Sawasdeee ka Voice Search
April 2, 2014
Posted by Keith Hall and Richard Sproat, Staff Research Scientists, Speech
Quick links
Typing on mobile devices can be difficult, especially when you're on the go. Google Voice Search gives you a fast, easy, and natural way to search by speaking your queries instead of typing them. In Thailand, Voice Search has been one of the most requested services, so we’re excited to now offer users there the ability to speak queries in Thai, adding to over 75 languages and accents in which you can talk to Google.
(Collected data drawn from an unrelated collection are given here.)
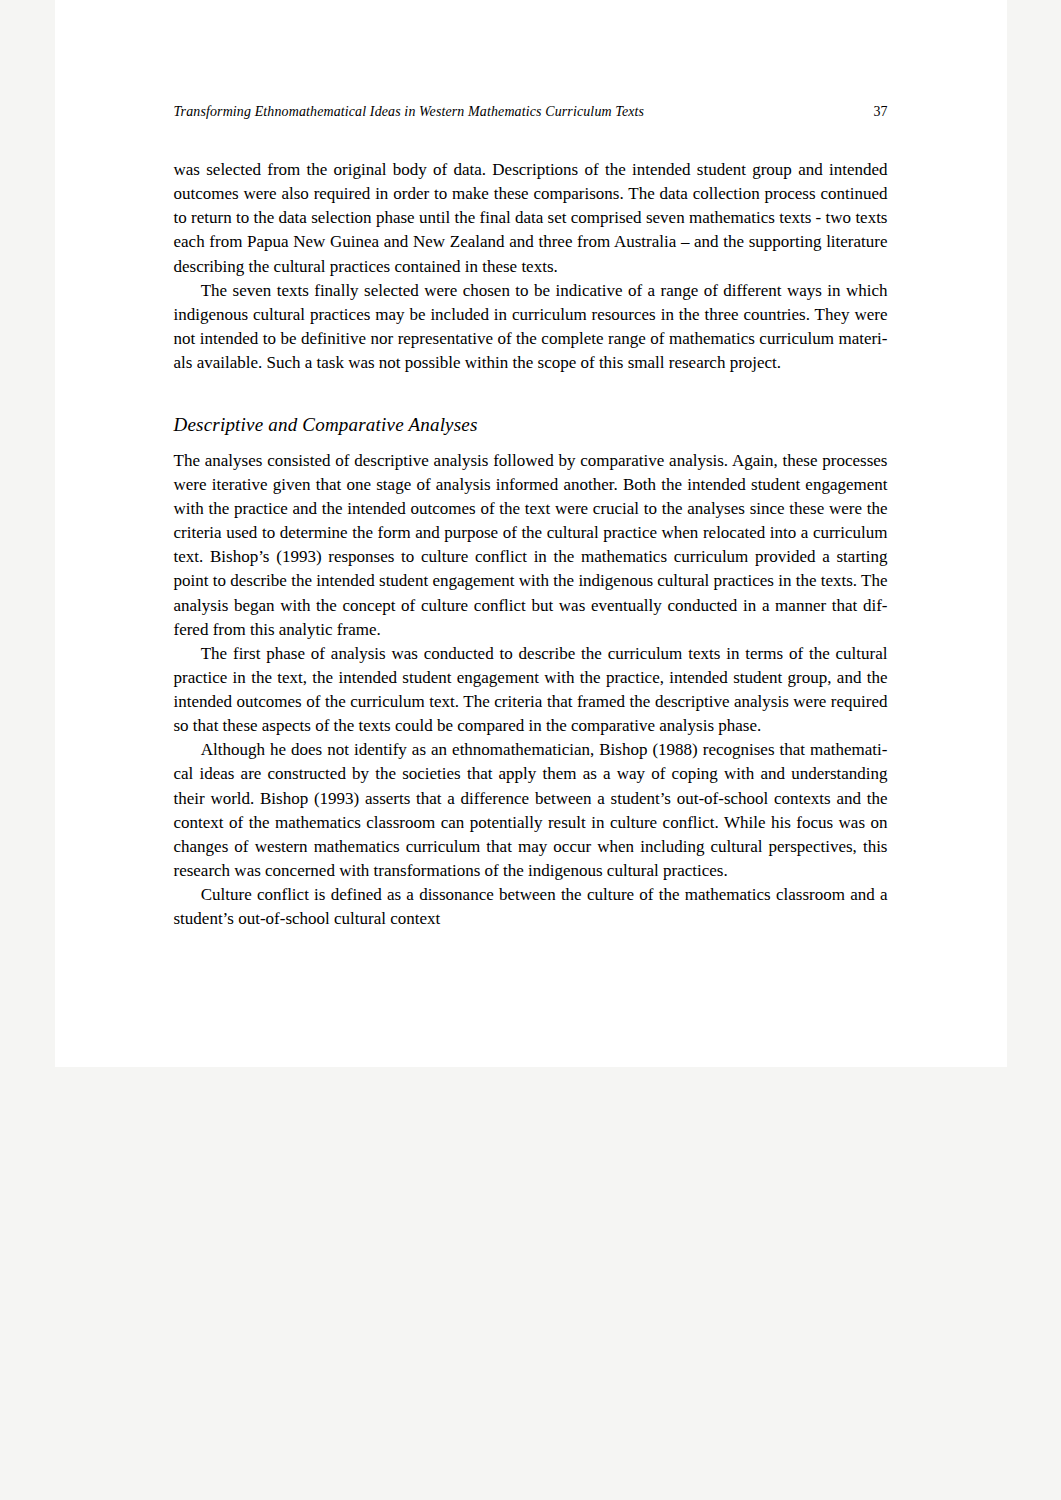Transforming Ethnomathematical Ideas in Western Mathematics Curriculum Texts 37
was selected from the original body of data. Descriptions of the intended student group and intended outcomes were also required in order to make these comparisons. The data collection process continued to return to the data selection phase until the final data set comprised seven mathematics texts - two texts each from Papua New Guinea and New Zealand and three from Australia – and the supporting literature describing the cultural practices contained in these texts.
The seven texts finally selected were chosen to be indicative of a range of different ways in which indigenous cultural practices may be included in curriculum resources in the three countries. They were not intended to be definitive nor representative of the complete range of mathematics curriculum materials available. Such a task was not possible within the scope of this small research project.
Descriptive and Comparative Analyses
The analyses consisted of descriptive analysis followed by comparative analysis. Again, these processes were iterative given that one stage of analysis informed another. Both the intended student engagement with the practice and the intended outcomes of the text were crucial to the analyses since these were the criteria used to determine the form and purpose of the cultural practice when relocated into a curriculum text. Bishop’s (1993) responses to culture conflict in the mathematics curriculum provided a starting point to describe the intended student engagement with the indigenous cultural practices in the texts. The analysis began with the concept of culture conflict but was eventually conducted in a manner that differed from this analytic frame.
The first phase of analysis was conducted to describe the curriculum texts in terms of the cultural practice in the text, the intended student engagement with the practice, intended student group, and the intended outcomes of the curriculum text. The criteria that framed the descriptive analysis were required so that these aspects of the texts could be compared in the comparative analysis phase.
Although he does not identify as an ethnomathematician, Bishop (1988) recognises that mathematical ideas are constructed by the societies that apply them as a way of coping with and understanding their world. Bishop (1993) asserts that a difference between a student’s out-of-school contexts and the context of the mathematics classroom can potentially result in culture conflict. While his focus was on changes of western mathematics curriculum that may occur when including cultural perspectives, this research was concerned with transformations of the indigenous cultural practices.
Culture conflict is defined as a dissonance between the culture of the mathematics classroom and a student’s out-of-school cultural context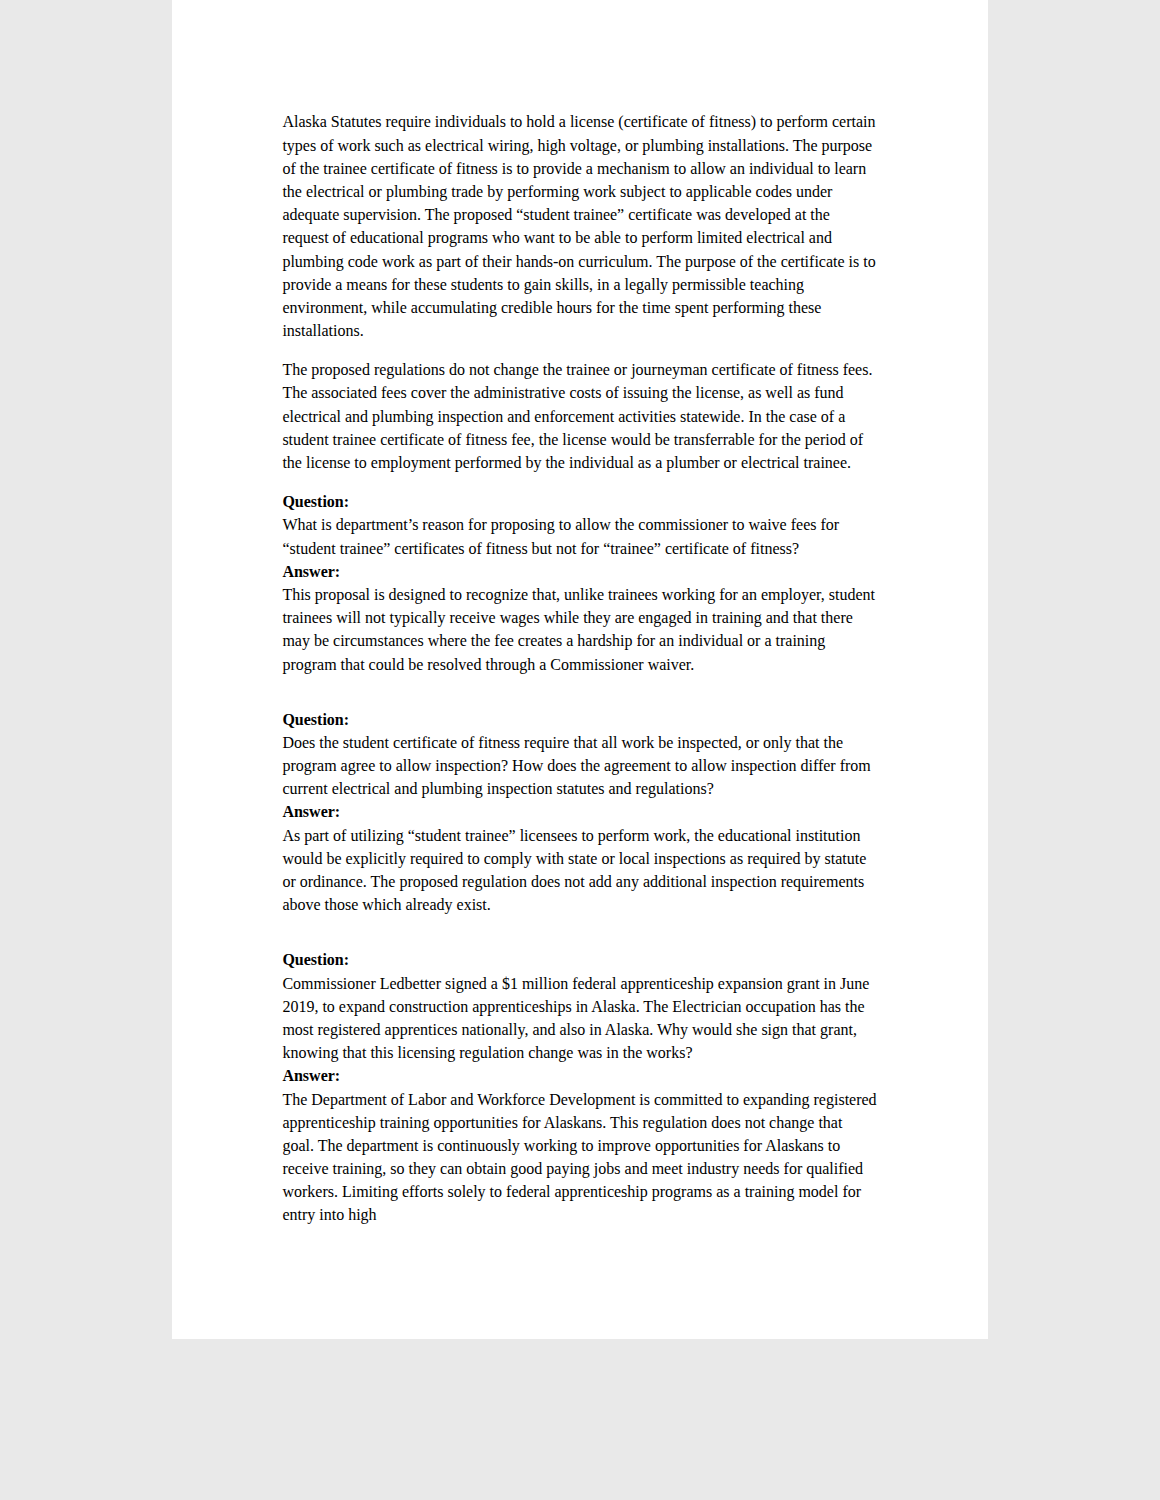Alaska Statutes require individuals to hold a license (certificate of fitness) to perform certain types of work such as electrical wiring, high voltage, or plumbing installations. The purpose of the trainee certificate of fitness is to provide a mechanism to allow an individual to learn the electrical or plumbing trade by performing work subject to applicable codes under adequate supervision. The proposed “student trainee” certificate was developed at the request of educational programs who want to be able to perform limited electrical and plumbing code work as part of their hands-on curriculum. The purpose of the certificate is to provide a means for these students to gain skills, in a legally permissible teaching environment, while accumulating credible hours for the time spent performing these installations.
The proposed regulations do not change the trainee or journeyman certificate of fitness fees. The associated fees cover the administrative costs of issuing the license, as well as fund electrical and plumbing inspection and enforcement activities statewide. In the case of a student trainee certificate of fitness fee, the license would be transferrable for the period of the license to employment performed by the individual as a plumber or electrical trainee.
Question:
What is department’s reason for proposing to allow the commissioner to waive fees for “student trainee” certificates of fitness but not for “trainee” certificate of fitness?
Answer:
This proposal is designed to recognize that, unlike trainees working for an employer, student trainees will not typically receive wages while they are engaged in training and that there may be circumstances where the fee creates a hardship for an individual or a training program that could be resolved through a Commissioner waiver.
Question:
Does the student certificate of fitness require that all work be inspected, or only that the program agree to allow inspection? How does the agreement to allow inspection differ from current electrical and plumbing inspection statutes and regulations?
Answer:
As part of utilizing “student trainee” licensees to perform work, the educational institution would be explicitly required to comply with state or local inspections as required by statute or ordinance. The proposed regulation does not add any additional inspection requirements above those which already exist.
Question:
Commissioner Ledbetter signed a $1 million federal apprenticeship expansion grant in June 2019, to expand construction apprenticeships in Alaska. The Electrician occupation has the most registered apprentices nationally, and also in Alaska. Why would she sign that grant, knowing that this licensing regulation change was in the works?
Answer:
The Department of Labor and Workforce Development is committed to expanding registered apprenticeship training opportunities for Alaskans. This regulation does not change that goal. The department is continuously working to improve opportunities for Alaskans to receive training, so they can obtain good paying jobs and meet industry needs for qualified workers. Limiting efforts solely to federal apprenticeship programs as a training model for entry into high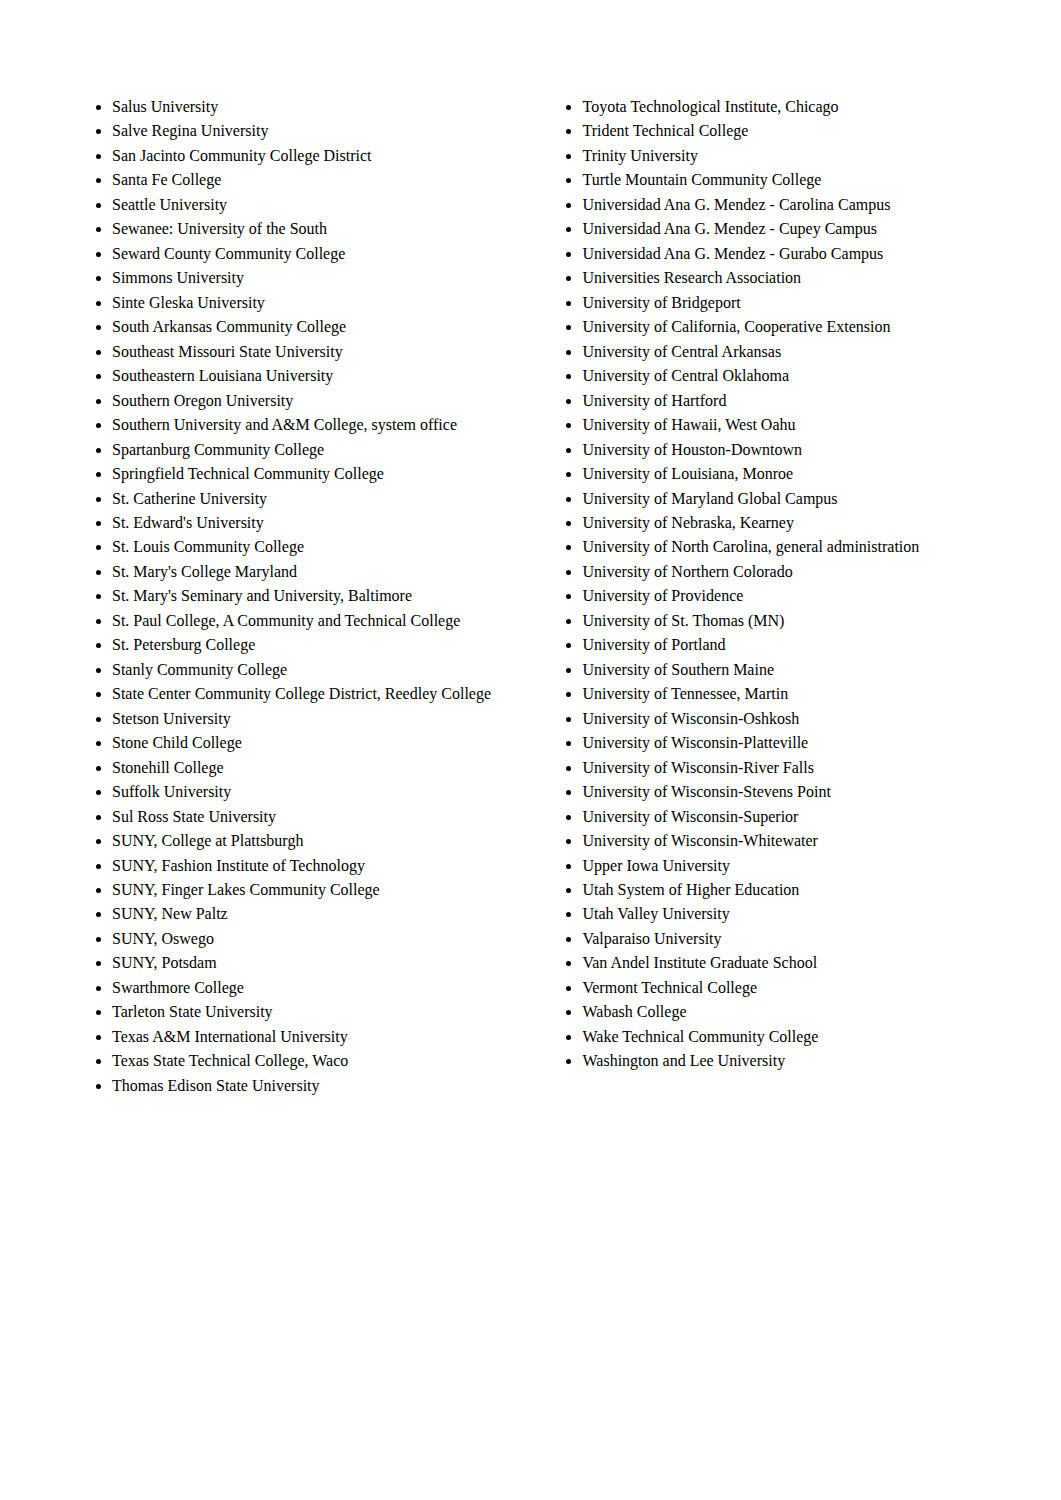Salus University
Salve Regina University
San Jacinto Community College District
Santa Fe College
Seattle University
Sewanee: University of the South
Seward County Community College
Simmons University
Sinte Gleska University
South Arkansas Community College
Southeast Missouri State University
Southeastern Louisiana University
Southern Oregon University
Southern University and A&M College, system office
Spartanburg Community College
Springfield Technical Community College
St. Catherine University
St. Edward's University
St. Louis Community College
St. Mary's College Maryland
St. Mary's Seminary and University, Baltimore
St. Paul College, A Community and Technical College
St. Petersburg College
Stanly Community College
State Center Community College District, Reedley College
Stetson University
Stone Child College
Stonehill College
Suffolk University
Sul Ross State University
SUNY, College at Plattsburgh
SUNY, Fashion Institute of Technology
SUNY, Finger Lakes Community College
SUNY, New Paltz
SUNY, Oswego
SUNY, Potsdam
Swarthmore College
Tarleton State University
Texas A&M International University
Texas State Technical College, Waco
Thomas Edison State University
Toyota Technological Institute, Chicago
Trident Technical College
Trinity University
Turtle Mountain Community College
Universidad Ana G. Mendez - Carolina Campus
Universidad Ana G. Mendez - Cupey Campus
Universidad Ana G. Mendez - Gurabo Campus
Universities Research Association
University of Bridgeport
University of California, Cooperative Extension
University of Central Arkansas
University of Central Oklahoma
University of Hartford
University of Hawaii, West Oahu
University of Houston-Downtown
University of Louisiana, Monroe
University of Maryland Global Campus
University of Nebraska, Kearney
University of North Carolina, general administration
University of Northern Colorado
University of Providence
University of St. Thomas (MN)
University of Portland
University of Southern Maine
University of Tennessee, Martin
University of Wisconsin-Oshkosh
University of Wisconsin-Platteville
University of Wisconsin-River Falls
University of Wisconsin-Stevens Point
University of Wisconsin-Superior
University of Wisconsin-Whitewater
Upper Iowa University
Utah System of Higher Education
Utah Valley University
Valparaiso University
Van Andel Institute Graduate School
Vermont Technical College
Wabash College
Wake Technical Community College
Washington and Lee University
To power Voice Search, we teach computers to understand the sounds and words that build spoken language. We trained our speech recognizer to understand Thai by collecting speech samples from hundreds of volunteers in Bangkok, which enabled us to build this recognizer in just a fraction of the time it took to build other models. Our helpers are asked to read popular queries in their native tongue, in a variety of acoustic conditions such as in restaurants, out on busy streets, and inside cars.
Each new language for voice recognition often requires our research team to tackle new challenges, including Thai.
- Segmentation is a major challenge in Thai, as the Thai script has no spaces between words, so it is harder to know when a word begins and ends. Therefore, we created a Thai segmenter to help our system recognize words better. For example: ตากลม can be segmented to ตาก ลม or ตา กลม. We collected a large corpus of text and asked Thai speakers to manually annotate plausible segmentations. We then trained a sequence segmenter on this data allowing it to generalize beyond the annotated data.
- Numbers are an important part of any language: the string “87” appears on a web page and we need to know how people would say that. As with over 40 other languages, we included a number grammar for Thai, that tells you that “87” would be read as แปดสิบเจ็ด.
- Thai users often mix English words with Thai, such as brand or artist names, in both spoken and written Thai which adds complexity to our acoustic models, lexicon models, and segmentation models. We addressed this by introducing ‘code switching’, which allows Voice Search to recognize when different languages are being spoken interchangeably and adjust phonetic transliteration accordingly.
- Many Thai users frequently leave out accents and tone markers when they search (eg โน๊ตบุก instead of โน้ตบุ๊ก OR หมูหยอง instead of หมูหย็อง) so we had to create a special algorithm to ensure accents and tones were restored in search results provided and our Thai users would see properly formatted text in the majority of cases.
We’re particularly excited that Voice Search can help people find locally relevant information, ranging from travel directions to the nearest restaurant, without having to type long phrases in Thai.
Voice Search is available for Android devices running Jelly Bean and above. It will be available for older Android releases and iOS users soon.